New customer Reuters will also be leveraging the API. “They see it as a way to build custom analytics for their needs,” he says. “They’re going to be leveraging the Parse.ly API to actually take pieces of what we’ve built on the backend and throw it into their CMS.”

By having a better understanding of what makes readers click, publishers also become less reliant on strategies where they’re purely optimizing for clicks – sensationalist headlines (linkbait), slideshows, SEO keyword-packed headlines, posts created based on Google Trends, etc.

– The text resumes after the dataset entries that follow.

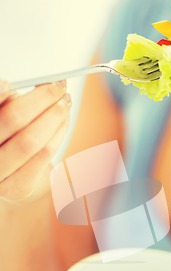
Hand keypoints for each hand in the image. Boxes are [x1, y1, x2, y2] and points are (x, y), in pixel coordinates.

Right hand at [0, 79, 70, 202]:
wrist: (5, 178)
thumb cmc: (3, 140)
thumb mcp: (1, 117)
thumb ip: (3, 104)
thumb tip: (14, 87)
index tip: (12, 83)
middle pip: (12, 119)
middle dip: (40, 99)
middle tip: (57, 87)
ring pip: (31, 140)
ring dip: (54, 116)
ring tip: (65, 101)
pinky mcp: (18, 187)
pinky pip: (44, 156)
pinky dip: (58, 133)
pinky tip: (64, 121)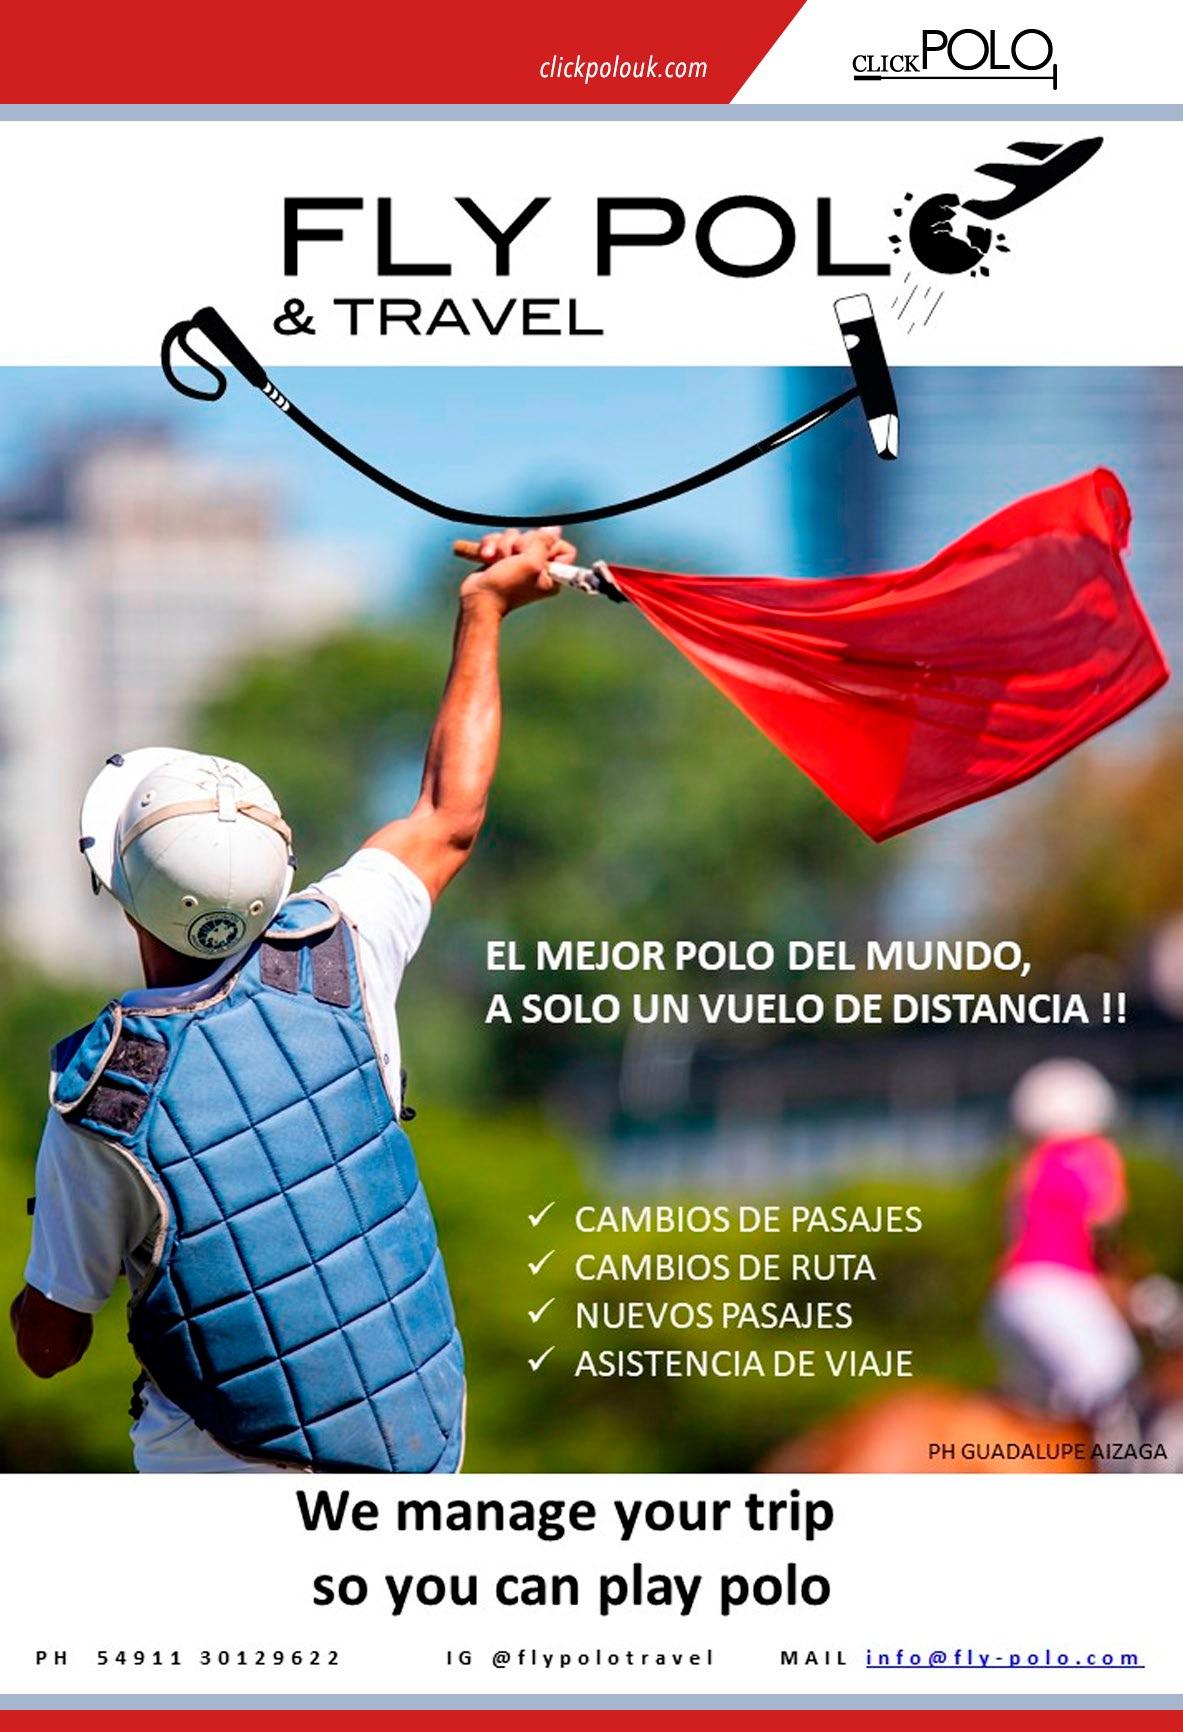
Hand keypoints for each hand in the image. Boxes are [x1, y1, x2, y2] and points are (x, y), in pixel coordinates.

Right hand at [460, 527, 576, 615]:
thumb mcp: (531, 563)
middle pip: (537, 538)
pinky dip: (491, 545)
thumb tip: (555, 529)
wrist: (478, 598)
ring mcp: (520, 562)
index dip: (550, 545)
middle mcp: (538, 568)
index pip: (564, 549)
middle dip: (520, 544)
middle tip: (513, 559)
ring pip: (515, 536)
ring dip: (503, 545)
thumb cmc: (506, 586)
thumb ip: (544, 543)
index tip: (537, 552)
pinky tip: (486, 557)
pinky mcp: (502, 558)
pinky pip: (500, 539)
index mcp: (553, 574)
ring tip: (497, 561)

Some companies just use Parse.ly’s analytics toolset, however, and not its API, which is fine by Kamdar. He believes the whole content discovery market – the “Outbrain model,” as he calls it –  is being commoditized quite quickly. “You’ve having a lot of people entering that ranging from Gravity* to Vertical Acuity to PerectMarket, and I think there are a couple of other people that are starting to go that route,” Kamdar says. “So that’s not something we want to do. We’re going to stay true to analytics and data and the platform that we have.” *[Disclosure: TechCrunch uses Gravity]

On the analytics side, Parse.ly competes with the industry leaders like Google Analytics and Omniture, for example, as well as newcomers like Chartbeat. But while Chartbeat’s real-time analytics offering is increasingly popular with publishers, Kamdar believes that publishers need the combination of both real-time and historical data.

Many publishers seem to agree. Today, Parse.ly has 70 publishers as customers, with several hundred conducting trials. Prior to its public launch, Parse.ly was running in a private beta mode with a few publishers including The Atlantic, Apartment Therapy, The Press-Enterprise, U.S. News & World Report and The Next Web, to name a few, and all remain customers today. It’s also now used by The Dallas Morning News, Mashable, Meredith Publishing (Parents.com, Recipe.com), and Sugar, Inc., as well as Reuters and Ars Technica.

At the time of launch, Parse.ly was crawling traffic at around 700 million page views per month from over 4 million articles. Today, Parse.ly now sees around 3.5 billion page views per month, with 10 million articles crawled, and, at peak times, sees 2,500 requests per second. The company has also grown from a team of seven to a team of fifteen. More importantly, the company says that it will achieve profitability by late Q1/early Q2 2013. Parse.ly had previously raised $1.8 million in funding from Dreamit Ventures, ff Venture and Blumberg Capital, but isn’t in need of additional funding at this time.